La place de l’élite intellectuelle dans le processus de développement d’une nation suscite souvent de profonds débats. Pour le juriste Sayon Mara, la vocation de l’intellectuel ne saurait se limiter à la dénonciation passive. Dans une réflexion percutante, il rappelle que la véritable utilité sociale d’un penseur réside dans sa capacité à allier la rigueur de l’analyse à la formulation d’alternatives viables.
La critique stérile : un frein au développement
Il est fréquent d’observer, dans l’espace public, une tendance à la contestation systématique.
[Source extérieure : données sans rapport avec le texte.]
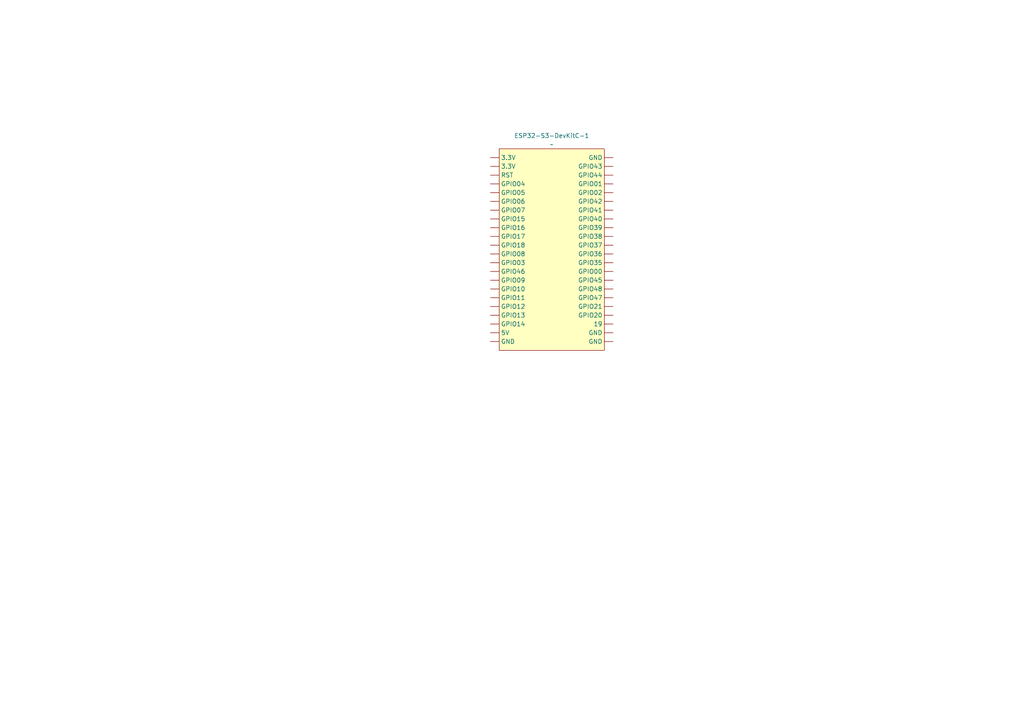
<source format=kicad_sch>
(kicad_sch
	(version 20231120)
	(generator "eeschema")
	(generator_version "8.0")
	(uuid "c7a77f24-7c25-4509-9d7f-e0356b19303a")
	(paper "A4")
	(title_block
		(title "RetroGoHardware")
		(date "2024-04-09")
		(rev "0.1")
	)
	
	(symbol
		(lib_id "CustomLibrary:ESP32-S3-DevKitC-1")
		(at 160.02 72.39 0)
		(unit 1)
		(exclude_from_sim no)
		(in_bom yes)
		(on_board yes)
		(dnp no)
		(fields_autoplaced yes)
		(uuid "a443b856-d3b0-44b6-adb4-56c23384c077")
		(property "Reference" "ESP32-S3-DevKitC-1"
			(at 160.02 39.37 0)
			(effects
				(font
					(size 1.27 1.27)
				)
			)
		)
		(property "Value" "~"
			(at 160.02 41.91 0)
			(effects
				(font
					(size 1.27 1.27)
				)
			)
		)
		(property "Footprint" ""
			(at 160.02 72.39 0)
			(effects
				(font
					(size 1.27 1.27)
				)
				(hide yes)
			)
		)
		(property "Datasheet" ""
			(at 160.02 72.39 0)
			(effects
				(font
					(size 1.27 1.27)
				)
				(hide yes)
			)
		)
		(property "Description" ""
			(at 160.02 72.39 0)
			(effects
				(font
					(size 1.27 1.27)
				)
				(hide yes)
			)
		)
		(pin ""
			(uuid "393c454e-680b-48e3-bbf7-73e82c32ee83")
		)
		(pin ""
			(uuid "8efeb61f-56e6-4ba6-882f-2ff71f73ae83")
		)
		(pin ""
			(uuid "6de89353-fa0f-4461-a678-89b828f89740")
		)
		(pin ""
			(uuid "deacbffc-a74b-4a40-8049-10ed12701c55")
		)
		(pin ""
			(uuid "69ac3d80-153c-46b3-a977-abcab2677ff6")
		)
		(pin ""
			(uuid "8f0ac951-54e7-46aa-b45d-a9a70c8838ff")
		)
		(pin ""
			(uuid "66dda795-4a69-4f10-8bff-65c888daccc0")
		)
		(pin ""
			(uuid "0cd8b401-7d74-4537-8153-75d621b65869")
		)
		(pin ""
			(uuid "60a744f4-eae7-4896-b588-a84810e3c82a")
		)
		(pin ""
			(uuid "f27fd93a-8a88-46a3-bba2-478d4f972af1")
		)
		(pin ""
			(uuid "ed929255-333b-40f0-87ec-5b33aa6125b8")
		)
		(pin ""
			(uuid "ba39a9b7-a99d-4e8c-ab5c-1ae1a2e5dbe0")
		)
		(pin ""
			(uuid "ab1ac9a6-b0b2-4167-bc12-8ab74c77e996")
		)
		(pin ""
			(uuid "8ac5a722-57bc-4b68-9b3c-8c2303533c4a")
		)
		(pin ""
			(uuid "55505180-9101-4d7d-89b8-2b2b1be5af88")
		)
		(pin ""
			(uuid "475d92fe-8cc0-4273-b88c-a1a26a173d19")
		)
		(pin ""
			(uuid "1c13ff39-a92e-4f1b-b07e-e3a35075e83a")
		)
		(pin ""
			(uuid "04f1c6ec-a797-4bef-85cf-83a9d3bcc8c7")
		)
		(pin ""
			(uuid "a296c7bd-288b-4c3b-afd4-99d3679edb60")
		)
		(pin ""
			(uuid "6bfc408b-7274-4301-97df-d9ed0ab3cda3")
		)
		(pin ""
			(uuid "d5e001f8-6e51-4c12-82fe-a137e7de2395")
		)
		(pin ""
			(uuid "a46b2365-60b8-45ef-b33d-41c050335709")
		)
		(pin ""
			(uuid "5aaafa0f-e5a4-43cc-9adf-cbfac872652b")
		)
		(pin ""
			(uuid "8d559d70-29be-4d98-aa47-8490b80a98a6")
		)
		(pin ""
			(uuid "05895f0c-71a6-467c-9ee8-2b1142358135")
		)
		(pin ""
			(uuid "fc46c016-1bce-4714-8a88-ea3cdf5fc128")
		)
		(pin ""
			(uuid "bb6682c1-2eb5-46b4-bc17-6a1cc38c760f")
		)
		(pin ""
			(uuid "28fb907c-cb60-40f1-b048-658394ce7428")
		)
		(pin ""
			(uuid "de5f2706-b70f-443c-9369-878dad26e487")
		)
		(pin ""
			(uuid "5db0bb3d-c5a4-4858-808c-98557f6e9ab2")
		)
		(pin ""
			(uuid "ef4c4f6c-61bb-465a-ac8f-b7641eb63e16")
		)
		(pin ""
			(uuid "834fde62-3534-4018-a1f9-e0f7927d7647")
		)
		(pin ""
			(uuid "ed3a891b-365c-4679-b04c-050c4fd840f0")
		)
		(pin ""
			(uuid "925b6afc-e765-4b91-a116-0f24c061a2cb")
		)
		(pin ""
			(uuid "87534d37-2a5f-48df-8d2e-f60925dabc81")
		)
		(pin ""
			(uuid "f12e92cc-2dc3-47ca-8bb3-f3a76939cb63")
		)
		(pin ""
			(uuid "869a5270-5bae-4589-90d7-e7a131e0c8f1")
		)
		(pin ""
			(uuid "c63fb4a2-6285-4f2d-8e33-5455ff7c5245")
		)
		(pin ""
			(uuid "867cb802-17ca-41c9-8c22-50667999a61d")
		)
		(pin ""
			(uuid "38ecdc23-e6c2-413a-8c23-53ec0a1d1b9b")
		)
		(pin ""
			(uuid "26df99d7-e453-48a9-af74-d3c979a4d6ed")
		)
		(pin ""
			(uuid "61386f01-6e71-48f2-afb3-97116972b097")
		)
		(pin ""
			(uuid "b4b80590-e2a2-4cc7-89a8-817d52d37462")
		)
		(pin ""
			(uuid "c51b41ac-1059-472c-8ab6-84a7f7a2575f")
		)
		(instances
			(project "retro-go-hardware"
				(path "/c7a77f24-7c25-4509-9d7f-e0356b19303a"
					(reference "ESP32-S3-DevKitC-1")
					(unit 1)
				)
			)
		)
	)
	(sheet_instances
		(path "/"
			(page "1")
		)
	)
)
</source>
Le juriste met en garde contre cette posture qu’il juge profondément contre-productive. Selon lui, pointer du doigt les dysfonctionnements de la société est une étape nécessaire, mais s’y cantonner transforme paradoxalement l’intellectuel en un fardeau pour son propre pays. Une dénonciation dénuée de perspectives de sortie de crise n’apporte aucune plus-value au progrès de la nation et s’apparente à un « barrage au développement ».
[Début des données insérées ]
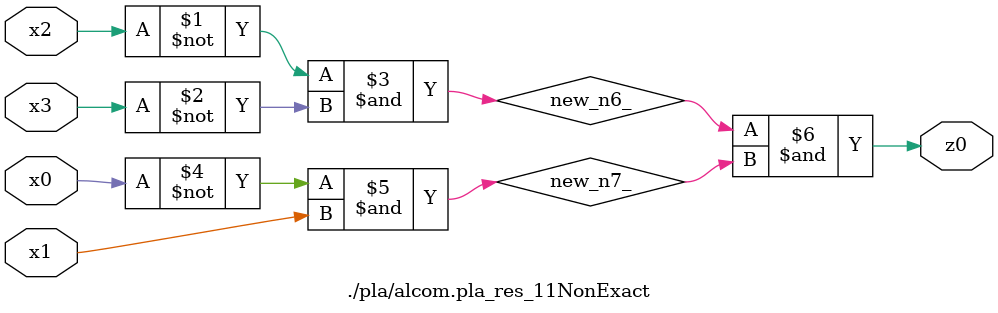
<source format=v>

module \./pla/alcom.pla_res_11NonExact  ( 
    x0, x1, x2, x3,
    z0  );
  input  x0, x1, x2, x3;
  output z0;
  wire new_n6_, new_n7_;
  assign new_n6_ = ~x2 & ~x3;
  assign new_n7_ = ~x0 & x1;
  assign z0 = new_n6_ & new_n7_;
endmodule



</source>
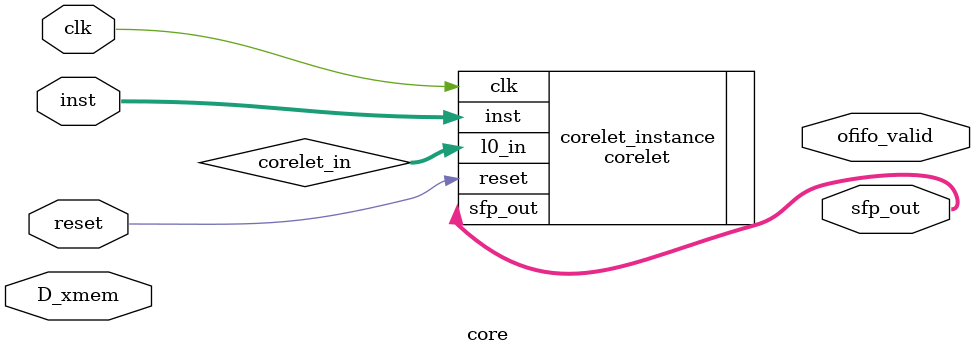
<source format=v>
module core(clk, reset, inst, D_xmem, ofifo_valid, sfp_out);

	parameter bw = 4;
	parameter psum_bw = 16;
	parameter col = 8;
	parameter row = 8;

	input clk, reset;
	input [33:0] inst;
	input [bw*row-1:0] D_xmem;

	output ofifo_valid;
	output [col*psum_bw-1:0] sfp_out;

	// TODO: read/write to SRAM

	wire [row*bw-1:0] corelet_in;

	corelet #(.bw(bw), .col(col), .row(row)) corelet_instance (
		.clk(clk),
		.reset(reset),
		.inst(inst),
		.l0_in(corelet_in),
		.sfp_out(sfp_out)
	);

endmodule	
















</source>
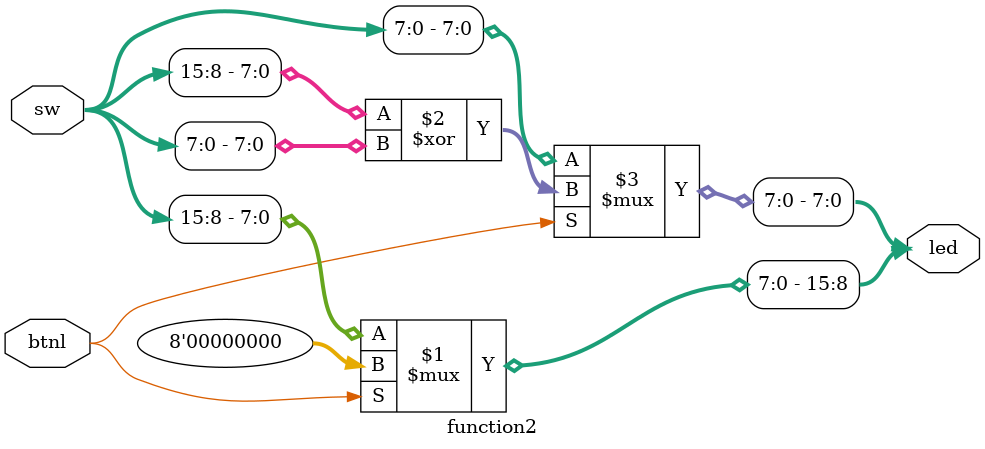
<source format=sv>
module function2(
   input logic[15:0] sw,
   input logic btnl,
   output logic[15:0] led
);

assign led[15:8] = btnl ? 8'h00 : sw[15:8];
assign led[7:0] = btnl ? sw[15:8]^sw[7:0] : sw[7:0];

endmodule

</source>
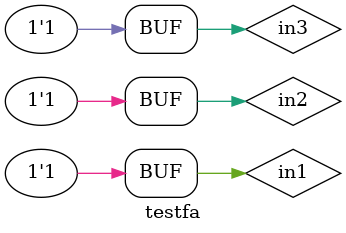
<source format=v>
module testfa;
reg in1,in2,in3;
wire s,c;
fabehave dut(.a(in1),.b(in2),.cin(in3),.s(s),.c(c));
initial begin
#10;
in1=0;
in2=0;
in3=0;
#10;
in1=0;
in2=0;
in3=1;
#10;
in1=0;
in2=1;
in3=0;
#10;
in1=0;
in2=1;
in3=1;
#10;
in1=1;
in2=0;
in3=0;
#10;
in1=1;
in2=0;
in3=1;
#10;
in1=1;
in2=1;
in3=0;
#10;
in1=1;
in2=1;
in3=1;
end
endmodule
</source>
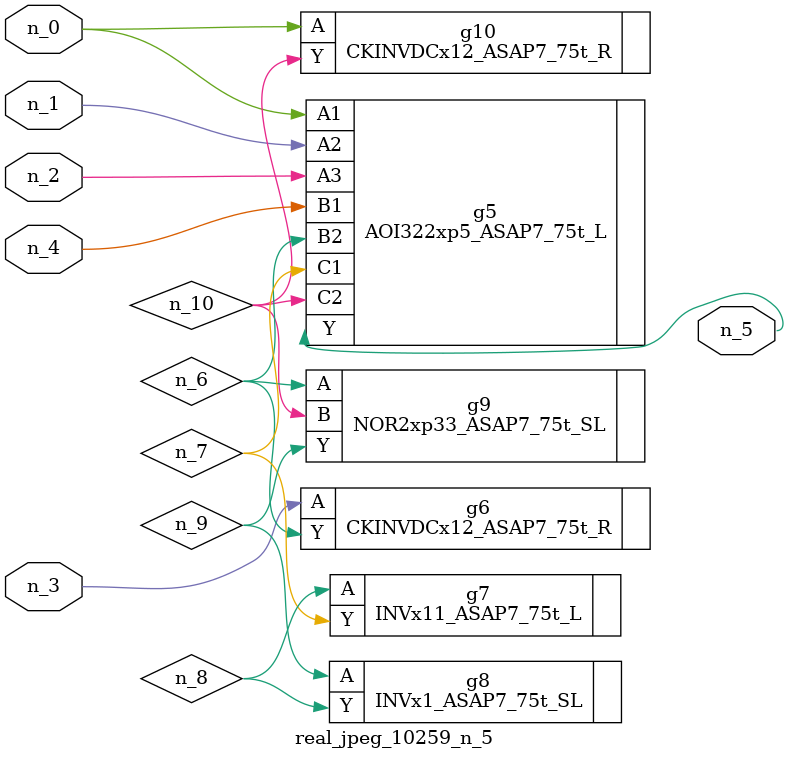
<source format=v>
module real_jpeg_10259_n_5 (n_4, n_0, n_1, n_2, n_3, n_5);

input n_4;
input n_0;
input n_1;
input n_2;
input n_3;

output n_5;

wire n_8;
wire n_6;
wire n_7;
wire n_10;
wire n_9;

AOI322xp5_ASAP7_75t_L g5 ( 
.A1(n_0),
.A2(n_1),
.A3(n_2),
.B1(n_4),
.B2(n_6),
.C1(n_7),
.C2(n_10),
.Y(n_5)
);

CKINVDCx12_ASAP7_75t_R g10 ( 
.A(n_0),
.Y(n_10)
);

CKINVDCx12_ASAP7_75t_R g6 ( 
.A(n_3),
.Y(n_6)
);

NOR2xp33_ASAP7_75t_SL g9 ( 
.A(n_6),
.B(n_10),
.Y(n_9)
);

INVx11_ASAP7_75t_L g7 ( 
.A(n_8),
.Y(n_7)
);

INVx1_ASAP7_75t_SL g8 ( 
.A(n_9),
.Y(n_8)
);


endmodule
</source>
Le triptyque du véritable intellectuel
Pour Sayon Mara, l’engagement d’un intellectuel au service de sa patrie ne se mesure pas au volume de ses indignations, mais se jauge à l’aune de trois piliers fondamentaux :
- L’analyse rigoureuse des situations et des enjeux;
- La critique objective, dépassionnée et étayée par des faits;
- La formulation de solutions concrètes visant l’amélioration du bien-être collectif.
« L’intellectuel ne doit pas seulement critiquer ; il doit aussi suggérer des solutions pour le bien-être de tous. Mais un intellectuel qui ne sait que critiquer sans jamais proposer de solution est lui-même un barrage au développement de son pays », analyse Sayon Mara.
En somme, l’intellectuel digne de ce nom doit endosser le rôle d’éclaireur : il ne se contente pas de montrer ce qui est détruit, il dessine les plans pour reconstruire.